If a recipe gives you pause, do you give that pause back — as in give it a pass? Sometimes I do, although if the pause is caused by wondering do those flavors really go together, I'm more likely to give it a whirl in hopes of a pleasant aha moment than if I question methodology. In this case, I was wondering if baking couscous in a pan it doesn't specify being greased would actually work. It works just fine for baked rice, so I decided to go ahead with it simply because it looked so easy, and because salmon happened to be on a great sale at Lunds that week.
Salmon with couscous pilaf
Adapted from Martha Stewart Living Everyday Food, March 2005. Serves 2.
Ingredients
½ pound carrots (about 3 medium), peeled, sliced in half lengthwise,
and cut into diagonal ⅛-inch pieces
½ cup couscous
¼ cup slivered almonds
¼ cup golden raisins
2 tablespoons fresh cilantro
½ tablespoon olive oil
⅝
cup water
2 salmon fillets, 6 to 8 ounces each
Lemon for serving, optional
Method
Preheat oven to 450 degrees.
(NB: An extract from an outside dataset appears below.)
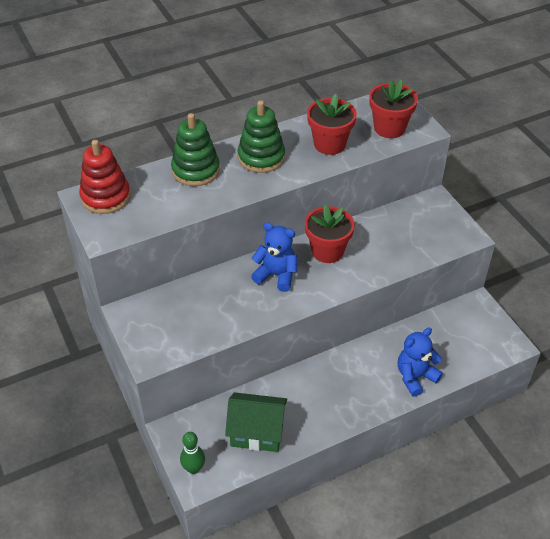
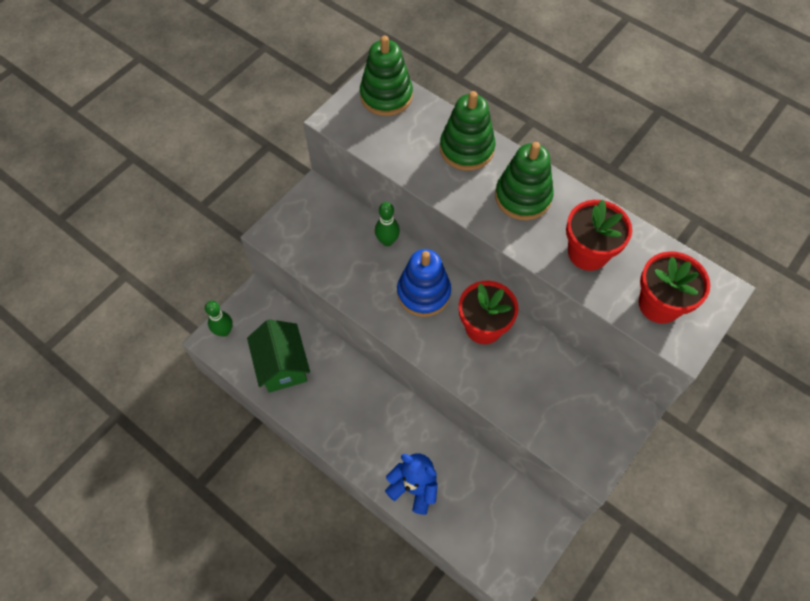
camera: 65 degrees right, 15 degrees up
red stacking toy [79,140,131,214] -> green stacking toy [360,35,413,116]
blue teddy bear [251,222,297,292] -> blue stacking toy [397,249,451,317]
none -> green bowling pin [375,202,400,246]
In a small, shallow baking dish
(I used an 8-by-10-ish), combine couscous, almonds, raisins, cilantro, olive oil, ⅝ cup
water, ¾ teaspoon salt and ⅛ teaspoon pepper.
Place salmon fillets on top of couscous mixture. Season with
salt and pepper. Cover with foil and bake for 30 to 35 minutes until salmon is
opaque. Plate salmon, fluff couscous mixture and serve along side salmon with
lemon wedges.
Rating: This recipe is super fast to make, particularly if you've prepped the carrots ahead, and it tastes just fine. Would I make it again? If you asked me right as I was trying to plate it, I would have given you an emphatic no, because underneath some reasonably fluffable couscous, there's a layer of crunch you can only chip off the pan, which immediately triggers demerits. It diminished my ability to enjoy the dish, knowing that some serious pan clean-up awaited. I always factor clean-up time when considering if a recipe is a fast fix.
But I have to say, that pan wasn't so horrible afterward after a good soak. I used my Dansk enamel Kobenstyle pan that my mother gave me years ago, and much like the Le Creuset pans I sprung for decades ago when I could least afford them, I am always astounded what a soak and some baking soda will do in fairly short order. Still not convinced about the methodology of this recipe given the layer of crunch, but it was a fast prep meal.
Many years after I bought those enamel pans, I learned my mother was very upset with me because I had splurged on cookware instead of buying a proper dining room table for our dining-room-less one-bedroom apartment. We entertained small groups just fine; young, poorly paid journalists are not fussy about tablecloth-covered card tables surrounded by mismatched chairs so long as they're getting treated to decent home-cooked food and free booze. I don't think the dining table we eventually bought qualified as proper in my mother's mind either, since I later realized she really coveted a dark cherry French Provincial style dining set for herself (and by extension coveted it for me, despite that not being my style). Poor honey. She was a good sport all those years with the round oak table my dad bought for $5 at a farm auction while Mother was standing beside him and didn't even realize he was bidding. It was perfectly serviceable with three leaves, just not the bit of formal loveliness she always had in her mind's eye.
I stand by my pans and priorities. But I wish she could have had a table that met her vision.
Is there any moral to all that rambling? Maybe you do you. But if you don't have decent pans, be prepared to order takeout to serve on your beautiful table when you can't get food out of the pan.